TO DO
Give the number of lines in this listing that contain the word "este", and nothing else.

Start of MATERIAL SHOWN

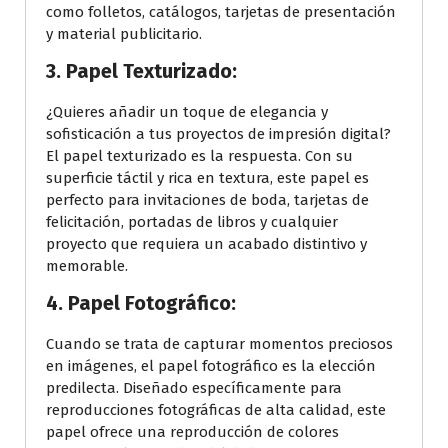
como folletos, catálogos, tarjetas de presentación
y material publicitario.
3. Papel Texturizado:
¿Quieres añadir un toque de elegancia y
sofisticación a tus proyectos de impresión digital?
El papel texturizado es la respuesta. Con su
superficie táctil y rica en textura, este papel es
perfecto para invitaciones de boda, tarjetas de
felicitación, portadas de libros y cualquier
proyecto que requiera un acabado distintivo y
memorable.
4. Papel Fotográfico:
Cuando se trata de capturar momentos preciosos
en imágenes, el papel fotográfico es la elección
predilecta. Diseñado específicamente para
reproducciones fotográficas de alta calidad, este
papel ofrece una reproducción de colores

End of MATERIAL SHOWN

ANSWER BELOW
2